Report on Fuego (Guatemala) — October 1979
Scientific Event Alert Network Bulletin, vol. 4, no. 10 (October 1979)
Managing Editor: David Squires..
Fuego (Guatemala) New crater high on S flank
Please cite this report as:
Global Volcanism Program, 1979. Report on Fuego (Guatemala). In: Squires, D. (ed.), Scientific Event Alert Network Bulletin, 4:10. Smithsonian Institution. https://doi.org/10.5479/si.GVP.SEAN197910-342090.
14.473°N, 90.88°W; summit elev. 3763 m
All times are local (unless otherwise noted)
Activity was again limited to steaming from the summit crater and several other vents high on the flanks between late September and late October. Steaming was occasionally quite voluminous early in the reporting period, but had weakened considerably and was interspersed with periods of inactivity by late October. A clear view of the summit on 18 October revealed that a new crater had formed a short distance from two fissures seen the previous month.

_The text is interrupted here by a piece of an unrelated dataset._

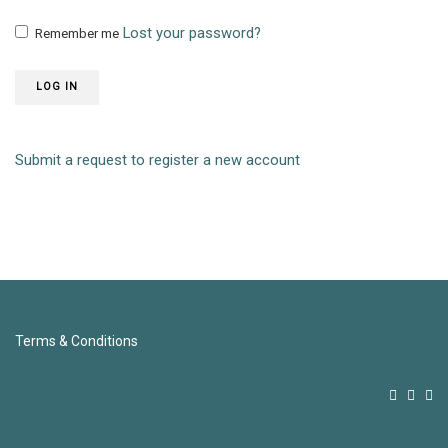
Lost your password?
Remember me
LOG IN
Submit a request to register a new account
Terms & Conditions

Geologic Background. Volcán Fuego, one of Central America's most active volcanoes, is one of three large stratovolcanoes overlooking Guatemala's former capital, Antigua. The scarp of an older edifice, Meseta, lies between 3763-m-high Fuego and its twin volcano to the north, Acatenango. Construction of Meseta dates back to about 230,000 years and continued until the late Pleistocene or early Holocene. Collapse of Meseta may have produced the massive Escuintla debris-avalanche deposit, which extends about 50 km onto the Pacific coastal plain. Growth of the modern Fuego volcano followed, continuing the southward migration of volcanism that began at Acatenango. In contrast to the mostly andesitic Acatenango, eruptions at Fuego have become more mafic with time, and most historical activity has produced basaltic rocks. Frequent vigorous historical eruptions have been recorded since the onset of the Spanish era in 1524, and have produced major ashfalls, along with occasional pyroclastic flows and lava flows.
Information Contacts: P. Newton, Antigua.